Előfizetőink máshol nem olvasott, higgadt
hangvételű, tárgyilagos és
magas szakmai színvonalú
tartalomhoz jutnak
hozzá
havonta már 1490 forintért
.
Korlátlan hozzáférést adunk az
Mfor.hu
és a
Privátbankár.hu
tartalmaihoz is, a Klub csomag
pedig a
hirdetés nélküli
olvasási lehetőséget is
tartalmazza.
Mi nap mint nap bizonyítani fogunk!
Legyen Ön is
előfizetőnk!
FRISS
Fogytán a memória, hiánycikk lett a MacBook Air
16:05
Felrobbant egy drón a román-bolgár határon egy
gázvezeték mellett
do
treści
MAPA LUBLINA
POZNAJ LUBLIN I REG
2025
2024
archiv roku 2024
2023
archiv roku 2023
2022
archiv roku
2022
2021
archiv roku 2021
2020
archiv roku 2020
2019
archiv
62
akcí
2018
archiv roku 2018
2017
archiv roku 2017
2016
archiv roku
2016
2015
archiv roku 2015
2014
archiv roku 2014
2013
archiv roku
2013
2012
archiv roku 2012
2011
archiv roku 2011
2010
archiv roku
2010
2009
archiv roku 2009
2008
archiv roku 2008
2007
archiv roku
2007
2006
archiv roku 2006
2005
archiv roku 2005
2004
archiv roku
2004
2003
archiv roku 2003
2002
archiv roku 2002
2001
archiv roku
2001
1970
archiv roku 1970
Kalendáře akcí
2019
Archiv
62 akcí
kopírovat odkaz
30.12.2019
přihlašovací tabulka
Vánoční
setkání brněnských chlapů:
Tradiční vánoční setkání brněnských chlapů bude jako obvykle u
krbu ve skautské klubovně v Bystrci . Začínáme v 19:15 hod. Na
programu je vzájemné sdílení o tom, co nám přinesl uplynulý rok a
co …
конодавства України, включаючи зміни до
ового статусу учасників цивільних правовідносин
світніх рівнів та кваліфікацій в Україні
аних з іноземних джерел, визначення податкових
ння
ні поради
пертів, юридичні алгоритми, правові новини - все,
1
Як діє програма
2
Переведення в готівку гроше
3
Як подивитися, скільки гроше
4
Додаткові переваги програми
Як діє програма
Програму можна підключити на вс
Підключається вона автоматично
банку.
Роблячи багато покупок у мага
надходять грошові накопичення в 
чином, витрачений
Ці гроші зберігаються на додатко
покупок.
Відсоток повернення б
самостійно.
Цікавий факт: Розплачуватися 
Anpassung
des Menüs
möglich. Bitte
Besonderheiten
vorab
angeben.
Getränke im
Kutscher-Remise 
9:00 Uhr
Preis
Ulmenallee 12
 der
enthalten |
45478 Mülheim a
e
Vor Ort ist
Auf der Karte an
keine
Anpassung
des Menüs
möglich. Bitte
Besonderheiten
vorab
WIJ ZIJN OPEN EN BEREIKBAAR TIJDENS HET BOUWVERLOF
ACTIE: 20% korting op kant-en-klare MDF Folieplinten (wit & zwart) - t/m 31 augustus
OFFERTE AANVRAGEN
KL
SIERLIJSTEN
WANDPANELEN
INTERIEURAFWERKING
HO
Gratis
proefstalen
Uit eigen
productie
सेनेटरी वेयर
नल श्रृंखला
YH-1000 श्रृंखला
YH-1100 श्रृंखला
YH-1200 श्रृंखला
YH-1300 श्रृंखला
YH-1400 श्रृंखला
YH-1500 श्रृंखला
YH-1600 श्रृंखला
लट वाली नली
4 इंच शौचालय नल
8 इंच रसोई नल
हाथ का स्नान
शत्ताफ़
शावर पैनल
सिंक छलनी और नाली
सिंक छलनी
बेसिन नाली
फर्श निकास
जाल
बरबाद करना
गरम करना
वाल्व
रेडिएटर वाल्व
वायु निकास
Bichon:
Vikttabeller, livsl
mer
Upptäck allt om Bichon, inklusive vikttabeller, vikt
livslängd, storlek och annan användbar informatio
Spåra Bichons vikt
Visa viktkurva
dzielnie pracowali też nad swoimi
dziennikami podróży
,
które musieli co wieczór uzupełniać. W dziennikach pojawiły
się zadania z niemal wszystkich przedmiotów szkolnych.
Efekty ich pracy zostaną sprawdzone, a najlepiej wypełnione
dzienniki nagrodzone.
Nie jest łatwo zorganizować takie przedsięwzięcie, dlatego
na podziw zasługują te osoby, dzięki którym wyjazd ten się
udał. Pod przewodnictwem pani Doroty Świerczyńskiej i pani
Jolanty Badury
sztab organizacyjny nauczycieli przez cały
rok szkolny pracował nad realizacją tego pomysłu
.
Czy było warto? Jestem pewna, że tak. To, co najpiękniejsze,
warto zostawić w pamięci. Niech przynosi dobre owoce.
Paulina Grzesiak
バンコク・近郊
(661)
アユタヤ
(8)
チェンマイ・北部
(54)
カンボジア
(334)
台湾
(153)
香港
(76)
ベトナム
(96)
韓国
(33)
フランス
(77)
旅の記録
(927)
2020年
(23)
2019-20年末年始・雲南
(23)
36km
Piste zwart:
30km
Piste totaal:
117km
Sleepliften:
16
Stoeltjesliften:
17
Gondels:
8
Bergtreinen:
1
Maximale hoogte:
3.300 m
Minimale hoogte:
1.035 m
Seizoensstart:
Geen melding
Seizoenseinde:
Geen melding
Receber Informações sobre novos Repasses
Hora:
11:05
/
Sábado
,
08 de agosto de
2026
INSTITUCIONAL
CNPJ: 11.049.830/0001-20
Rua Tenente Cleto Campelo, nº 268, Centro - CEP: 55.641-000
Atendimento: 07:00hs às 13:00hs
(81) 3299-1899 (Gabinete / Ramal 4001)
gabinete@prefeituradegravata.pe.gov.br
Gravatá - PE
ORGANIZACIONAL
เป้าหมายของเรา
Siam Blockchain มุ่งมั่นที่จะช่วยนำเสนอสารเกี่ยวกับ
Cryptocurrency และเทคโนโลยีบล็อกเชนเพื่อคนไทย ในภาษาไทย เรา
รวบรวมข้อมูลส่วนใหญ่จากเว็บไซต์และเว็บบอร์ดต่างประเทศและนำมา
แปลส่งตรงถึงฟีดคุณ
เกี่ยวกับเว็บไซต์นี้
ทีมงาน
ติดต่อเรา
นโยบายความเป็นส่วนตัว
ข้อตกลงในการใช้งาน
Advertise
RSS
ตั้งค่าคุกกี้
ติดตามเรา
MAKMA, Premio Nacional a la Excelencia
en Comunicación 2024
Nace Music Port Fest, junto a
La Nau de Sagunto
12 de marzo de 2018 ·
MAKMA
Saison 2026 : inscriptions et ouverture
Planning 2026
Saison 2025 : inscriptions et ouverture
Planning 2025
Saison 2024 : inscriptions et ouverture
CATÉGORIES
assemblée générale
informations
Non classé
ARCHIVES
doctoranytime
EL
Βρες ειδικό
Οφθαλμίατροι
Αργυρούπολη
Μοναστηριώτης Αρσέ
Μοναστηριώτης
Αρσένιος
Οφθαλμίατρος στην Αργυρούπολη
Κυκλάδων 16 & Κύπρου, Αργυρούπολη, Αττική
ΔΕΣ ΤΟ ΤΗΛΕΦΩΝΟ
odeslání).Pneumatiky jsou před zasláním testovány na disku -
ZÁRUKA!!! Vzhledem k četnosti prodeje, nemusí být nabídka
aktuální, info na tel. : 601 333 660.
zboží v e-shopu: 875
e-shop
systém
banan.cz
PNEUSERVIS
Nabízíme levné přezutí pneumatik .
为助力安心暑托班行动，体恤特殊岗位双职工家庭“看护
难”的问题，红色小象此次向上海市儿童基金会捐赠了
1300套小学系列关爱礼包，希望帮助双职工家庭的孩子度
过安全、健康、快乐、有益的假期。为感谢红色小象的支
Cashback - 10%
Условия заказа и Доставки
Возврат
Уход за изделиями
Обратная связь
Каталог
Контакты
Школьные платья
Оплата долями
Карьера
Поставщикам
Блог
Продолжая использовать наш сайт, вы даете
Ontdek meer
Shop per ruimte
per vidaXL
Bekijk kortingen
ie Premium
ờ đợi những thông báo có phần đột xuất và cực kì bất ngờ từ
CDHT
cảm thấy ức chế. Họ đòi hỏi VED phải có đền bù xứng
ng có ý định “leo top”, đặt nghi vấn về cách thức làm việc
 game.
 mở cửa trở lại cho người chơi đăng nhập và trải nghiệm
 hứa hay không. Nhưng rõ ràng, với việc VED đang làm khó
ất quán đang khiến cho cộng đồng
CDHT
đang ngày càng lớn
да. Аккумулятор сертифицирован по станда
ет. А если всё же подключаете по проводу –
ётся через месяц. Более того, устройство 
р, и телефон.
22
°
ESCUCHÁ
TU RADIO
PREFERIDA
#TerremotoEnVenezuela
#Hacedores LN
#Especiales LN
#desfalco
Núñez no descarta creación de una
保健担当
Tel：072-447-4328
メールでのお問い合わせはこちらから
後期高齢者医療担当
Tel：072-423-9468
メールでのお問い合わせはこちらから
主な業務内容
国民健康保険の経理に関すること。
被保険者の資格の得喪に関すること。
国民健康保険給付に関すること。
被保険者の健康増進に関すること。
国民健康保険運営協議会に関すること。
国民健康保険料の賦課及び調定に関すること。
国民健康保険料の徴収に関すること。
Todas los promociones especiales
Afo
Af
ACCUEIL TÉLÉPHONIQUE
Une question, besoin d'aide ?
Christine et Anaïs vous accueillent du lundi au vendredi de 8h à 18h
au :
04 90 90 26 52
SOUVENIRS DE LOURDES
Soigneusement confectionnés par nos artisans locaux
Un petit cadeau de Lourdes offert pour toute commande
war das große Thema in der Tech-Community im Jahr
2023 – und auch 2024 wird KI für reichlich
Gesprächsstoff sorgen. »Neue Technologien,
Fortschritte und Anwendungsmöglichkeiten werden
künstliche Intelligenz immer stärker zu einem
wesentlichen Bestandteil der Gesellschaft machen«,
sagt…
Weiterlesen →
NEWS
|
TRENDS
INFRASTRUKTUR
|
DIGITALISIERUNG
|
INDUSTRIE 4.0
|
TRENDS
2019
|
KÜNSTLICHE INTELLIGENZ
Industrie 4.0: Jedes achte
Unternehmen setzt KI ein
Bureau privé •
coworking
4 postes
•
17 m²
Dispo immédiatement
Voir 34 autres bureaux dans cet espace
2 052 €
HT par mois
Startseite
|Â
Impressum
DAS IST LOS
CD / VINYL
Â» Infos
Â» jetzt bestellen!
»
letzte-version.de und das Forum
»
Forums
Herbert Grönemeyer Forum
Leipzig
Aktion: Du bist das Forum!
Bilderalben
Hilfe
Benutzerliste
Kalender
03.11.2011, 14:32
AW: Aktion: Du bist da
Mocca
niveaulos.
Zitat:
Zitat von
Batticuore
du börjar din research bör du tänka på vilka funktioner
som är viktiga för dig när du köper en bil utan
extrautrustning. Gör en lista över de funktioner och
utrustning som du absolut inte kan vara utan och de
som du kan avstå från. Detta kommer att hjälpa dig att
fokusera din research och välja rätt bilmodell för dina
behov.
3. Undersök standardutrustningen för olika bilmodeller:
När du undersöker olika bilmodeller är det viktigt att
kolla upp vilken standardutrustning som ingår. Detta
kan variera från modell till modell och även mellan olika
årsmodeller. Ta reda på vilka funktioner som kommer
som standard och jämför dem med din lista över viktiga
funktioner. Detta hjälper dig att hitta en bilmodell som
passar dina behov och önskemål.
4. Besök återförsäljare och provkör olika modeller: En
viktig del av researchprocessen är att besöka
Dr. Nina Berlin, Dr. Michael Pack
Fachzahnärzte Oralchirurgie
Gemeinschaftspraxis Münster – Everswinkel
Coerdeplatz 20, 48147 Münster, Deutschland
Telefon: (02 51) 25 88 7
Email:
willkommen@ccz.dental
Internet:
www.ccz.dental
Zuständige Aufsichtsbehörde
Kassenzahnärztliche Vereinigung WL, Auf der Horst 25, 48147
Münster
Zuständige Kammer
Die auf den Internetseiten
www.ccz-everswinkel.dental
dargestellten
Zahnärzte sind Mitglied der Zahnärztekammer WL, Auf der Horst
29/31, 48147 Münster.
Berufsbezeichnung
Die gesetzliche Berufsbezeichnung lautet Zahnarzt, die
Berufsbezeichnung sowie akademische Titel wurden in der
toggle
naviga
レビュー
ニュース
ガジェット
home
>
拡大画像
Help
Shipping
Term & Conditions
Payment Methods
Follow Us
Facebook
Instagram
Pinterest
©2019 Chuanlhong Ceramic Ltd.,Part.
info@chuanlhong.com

• **INSTRUCTIONS FOR THE TASK**: Each line from the material above that mentions the word "MAKMA" needs to be copied.

• **EXPECTED ANSWER**:
MAKMA, Premio Nacional a la Excelencia
MAKMA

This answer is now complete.